## EXTRACTED ENTRIES
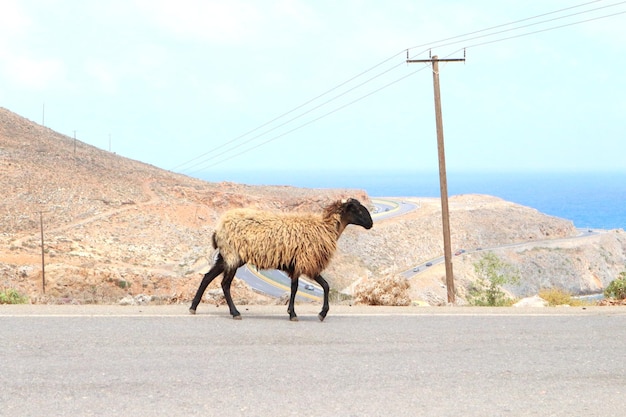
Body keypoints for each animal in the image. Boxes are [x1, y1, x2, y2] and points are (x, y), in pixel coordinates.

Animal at [185, 197, 370, 320]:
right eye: (357, 209)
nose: (371, 224)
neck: (325, 228)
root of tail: (218, 228)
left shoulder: (299, 265)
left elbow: (321, 286)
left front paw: (317, 313)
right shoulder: (305, 262)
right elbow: (301, 288)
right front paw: (297, 314)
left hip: (226, 256)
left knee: (207, 277)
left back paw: (193, 307)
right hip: (233, 256)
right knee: (225, 284)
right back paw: (235, 313)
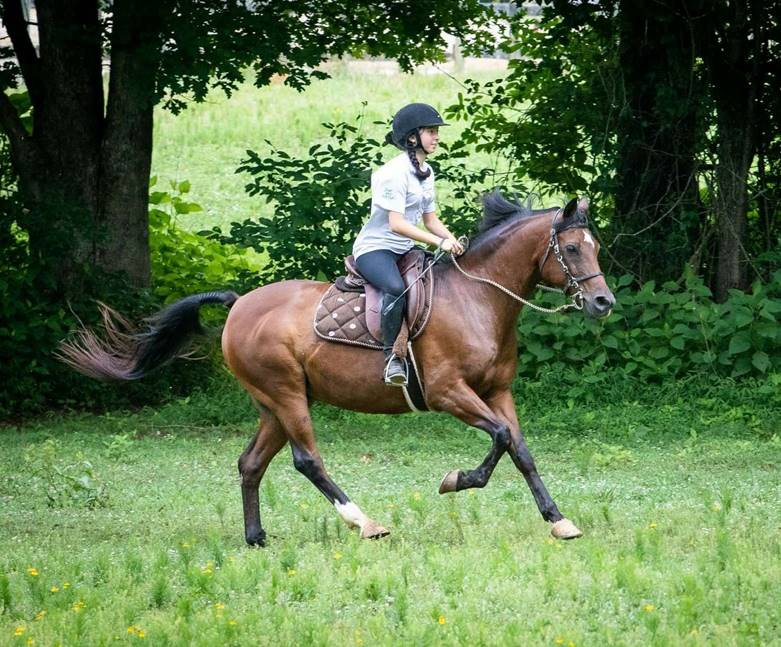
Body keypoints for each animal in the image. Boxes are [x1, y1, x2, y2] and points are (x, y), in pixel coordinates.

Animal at [59, 191, 615, 545]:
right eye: (571, 249)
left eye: (594, 248)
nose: (603, 302)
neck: (478, 298)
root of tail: (239, 305)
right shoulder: (448, 392)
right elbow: (499, 439)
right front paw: (454, 480)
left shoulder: (497, 391)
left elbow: (520, 450)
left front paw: (559, 521)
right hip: (285, 395)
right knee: (308, 461)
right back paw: (364, 523)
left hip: (275, 404)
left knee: (250, 463)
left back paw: (256, 538)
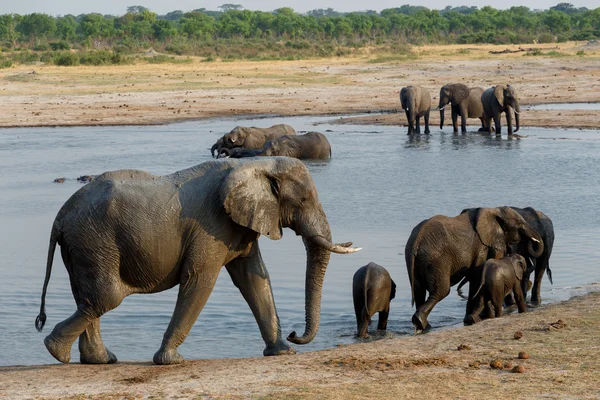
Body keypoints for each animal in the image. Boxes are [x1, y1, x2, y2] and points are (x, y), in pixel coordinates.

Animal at [34, 156, 360, 366]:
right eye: (304, 200)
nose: (294, 335)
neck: (255, 164)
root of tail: (60, 216)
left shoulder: (238, 226)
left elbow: (254, 278)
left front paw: (282, 354)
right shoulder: (211, 226)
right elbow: (200, 280)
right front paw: (171, 361)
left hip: (83, 246)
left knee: (89, 299)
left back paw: (97, 360)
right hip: (93, 241)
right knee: (105, 297)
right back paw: (56, 352)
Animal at [404, 206, 544, 332]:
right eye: (520, 224)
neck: (494, 210)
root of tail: (416, 241)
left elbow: (474, 278)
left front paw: (476, 318)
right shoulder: (481, 248)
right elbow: (476, 277)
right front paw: (481, 317)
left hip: (416, 261)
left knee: (418, 291)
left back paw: (422, 325)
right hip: (436, 260)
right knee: (441, 291)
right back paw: (424, 325)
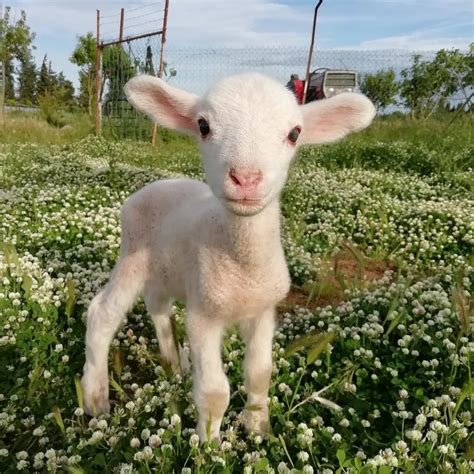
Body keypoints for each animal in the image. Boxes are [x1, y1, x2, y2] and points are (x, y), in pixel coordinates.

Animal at [82, 72, 378, 442]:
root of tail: (153, 186)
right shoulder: (203, 316)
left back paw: (175, 365)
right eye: (203, 125)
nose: (246, 178)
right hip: (132, 255)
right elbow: (214, 392)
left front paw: (258, 426)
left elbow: (260, 372)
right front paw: (208, 445)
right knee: (102, 313)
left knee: (158, 306)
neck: (242, 263)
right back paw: (95, 397)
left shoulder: (264, 310)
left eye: (295, 133)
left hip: (164, 269)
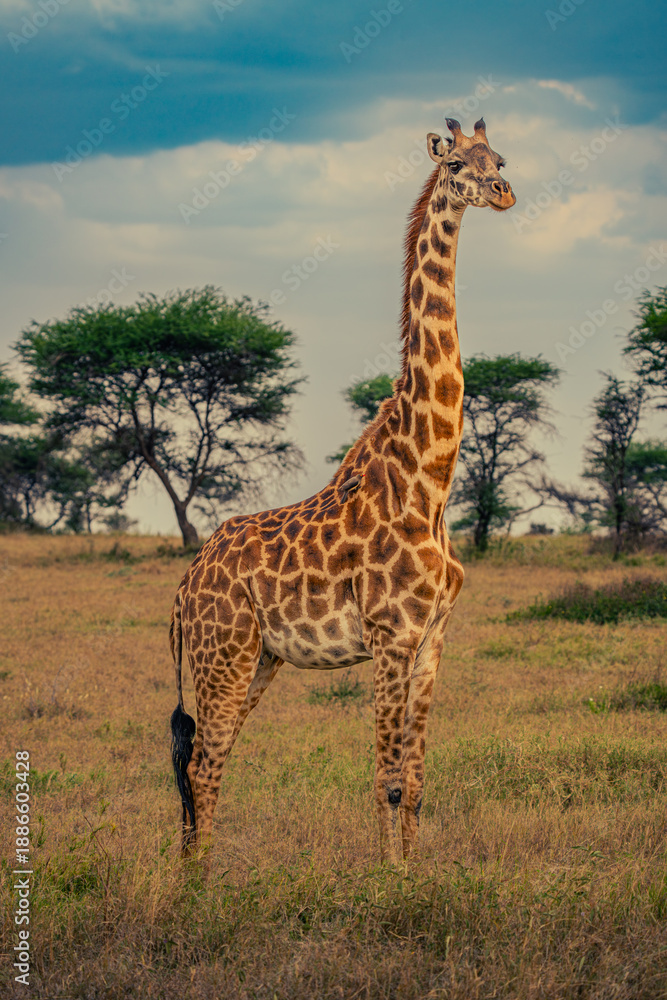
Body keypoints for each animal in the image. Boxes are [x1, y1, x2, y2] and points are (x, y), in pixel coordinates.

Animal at [170, 117, 515, 863]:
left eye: (499, 158)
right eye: (457, 165)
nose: (503, 192)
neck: (428, 480)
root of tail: (184, 588)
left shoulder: (433, 639)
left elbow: (416, 777)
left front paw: (415, 874)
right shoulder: (390, 635)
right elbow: (387, 777)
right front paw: (388, 879)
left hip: (259, 659)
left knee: (207, 760)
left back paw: (194, 872)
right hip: (224, 652)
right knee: (202, 762)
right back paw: (198, 883)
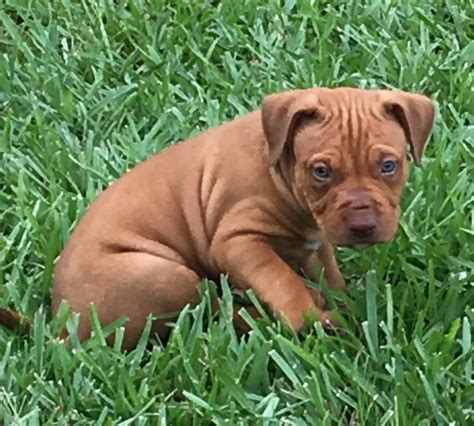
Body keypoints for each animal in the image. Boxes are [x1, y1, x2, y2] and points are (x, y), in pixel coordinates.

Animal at [1, 87, 436, 350]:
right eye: (321, 172)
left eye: (389, 166)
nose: (363, 226)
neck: (280, 169)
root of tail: (59, 329)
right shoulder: (238, 241)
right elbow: (282, 281)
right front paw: (311, 318)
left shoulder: (316, 241)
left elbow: (329, 274)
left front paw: (343, 302)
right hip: (167, 276)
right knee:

## WHAT THE TASK ASKS
Excluding every picture, set down the listing exactly.

## WRITTEN SOLUTION
Body keypoints for each animal in the image. Boxes are [x1, y1, x2, y2] and points are (x, y), in pixel coordinates.

Animal at [185, 197, 370, 320]:
right eye: (357, 209)
nose: (371, 224)
neck: (325, 228)
root of tail: (218, 228)
left shoulder: (299, 265)
left elbow: (321, 286)
left front paw: (317, 313)
right shoulder: (305, 262)
right elbow: (301, 288)
right front paw: (297, 314)
left hip: (226, 256)
left knee: (207, 277)
left back paw: (193, 307)
right hip: (233, 256)
right knee: (225, 284)
right back paw: (235, 313)
Body keypoints for each animal in the image. Boxes are [x1, y1, x2, y2] and points are (x, y), in pixel coordinates.

Animal at [59, 191, 615, 545]:
right eye: (571, 249)
left eye: (594, 248)
nose: (603, 302)
neck: (478, 298)
root of tail: (239, 305)
right shoulder: (448, 392)
right elbow: (499, 439)
right front paw: (454, 480)
left shoulder: (497, 391)
left elbow: (520, 450)
left front paw: (559, 521)
right hip: (285, 395)
right knee: (308, 461)
right back paw: (364, 523)
left hip: (275, 404)
left knee: (250, 463)
left back paw: (256, 538)
Body keypoints for each animal in the image. Boxes are [x1, y1, x2, y2] and points are (x, y), in pixel coordinates.

Animal at [34, 156, 360, 366]:
right eye: (304, 200)
nose: (294, 335)
neck: (255, 164)
root of tail: (60, 216)
left shoulder: (238, 226)
left elbow: (254, 278)
left front paw: (282, 354)
right shoulder: (211, 226)
right elbow: (200, 280)
right front paw: (171, 361)
left hip: (83, 246)
left knee: (89, 299)
left back paw: (97, 360)
right hip: (93, 241)
right knee: (105, 297)
right back paw: (56, 352)
Animal at [404, 206, 544, 332]:
right eye: (520, 224)
neck: (494, 210)
root of tail: (416, 241)
left elbow: (474, 278)
left front paw: (476, 318)
right shoulder: (481, 248)
right elbow: (476, 277)
right front paw: (481, 317)
left hip: (416, 261)
left knee: (418, 291)
left back paw: (422, 325)
right hip: (436, 260)
right knee: (441, 291)
right back paw: (424, 325)
Body keypoints for each animal in the image. Boxes are [x1, y1, x2, y2] and points are (x, y), in pixel coordinates.

Animal at [82, 72, 378, 442]:
root of tail: (153, 186)
right shoulder: (203, 316)
left back paw: (175, 365)
right eye: (203, 125)
nose: (246, 178)
right hip: (132, 255)
right elbow: (214, 392)
left front paw: (258, 426)
left elbow: (260, 372)
right front paw: (208, 445)
right knee: (102, 313)
left knee: (158, 306)
neck: (242, 263)
right back paw: (95, 397)
left shoulder: (264, 310)
left eye: (295, 133)
left hip: (164, 269)
Body keypoints for each animal in the image. Boxes are [x1, y1, x2, y2] and points are (x, y), in pixel coordinates.

Animal at [170, 117, 515, 863]:
left eye: (499, 158)
right eye: (457, 165)
nose: (503, 192)
neck: (428, 480)
root of tail: (184, 588)
left shoulder: (433, 639)
left elbow: (416, 777)
left front paw: (415, 874)
right shoulder: (390, 635)
right elbow: (387, 777)
right front paw: (388, 879)
left hip: (259, 659)
left knee: (207, 760)
left back paw: (194, 872)
right hip: (224, 652)
right knee: (202, 762)
right back paw: (198, 883)
Body keypoints for each animal in the image. Boxes are [x1, y1, x2, y2] and points are (x, y), in pixel coordinates.

Animal at [1, 87, 436, 350]:
right eye: (321, 172)
left eye: (389, 166)
nose: (363, 226)
neck: (280, 169)
root of tail: (59, 329)
right shoulder: (238, 241)
right elbow: (282, 281)
right front paw: (311, 318)
left shoulder: (316, 241)
left elbow: (329, 274)
left front paw: (343, 302)
right hip: (167, 276)
right knee:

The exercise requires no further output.